If it progressed, a targeted rate could be used to raise extra money from central city businesses and property investors, and possibly even the University of Otago, if they were deemed to benefit from the upgrades.
Chamber chief executive Dougal McGowan said there had been a variety of reactions to the idea from businesses, but it had the potential to become "quite a contentious issue''.
"Where's the paper behind this?''
How it would work was unclear.
Mr McGowan was seeking a meeting with Property Council New Zealand representatives in Dunedin to discuss the idea.
"When you hear a number like 10%, it's always quite scary.''
Businesses were already facing rising wage costs and rates bills, and could expect a drop-off in trade when the construction of streetscape improvements began, he said.
"There's a lot of unknowns really.
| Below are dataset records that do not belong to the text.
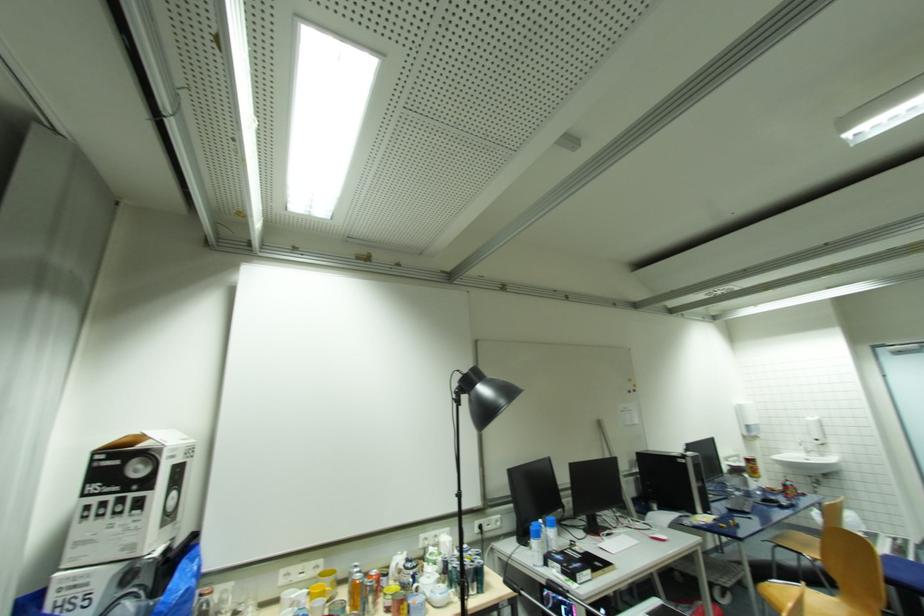
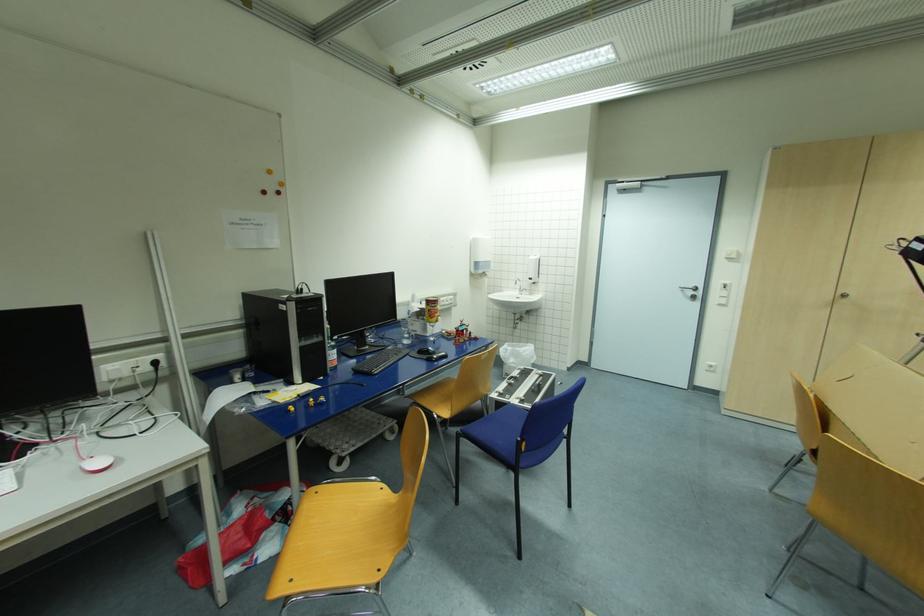
The point at (754, 461) is marked in the first image. Where is the corresponding point in the second image?

(433, 302)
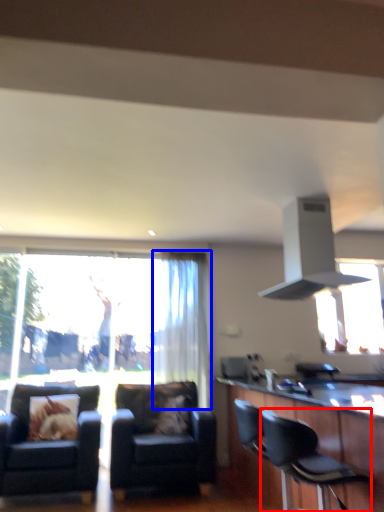
Question: Which point is closer to the camera, chair (highlighted by a red box) or curtain (highlighted by a blue box)?

Choices:
 (A) chair
 (B) curtain

Answer: (A)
It's going to be a pretty big issue.''
The parties affected would be those deemed to benefit financially from the $60 million central city upgrade and $20 million tertiary upgrade.
The targeted rate would be used to pay only for streetscape improvements - such as new paving and furniture - and not the cost of underground work such as new power cables.
A special consultative procedure (SCP) would be used to give the public - including those expected to pay the extra bill - the chance to have their say.
Councillors at last week's meeting voted 10-2 to note the proposal, which would be considered through the SCP outside the council's annual plan process.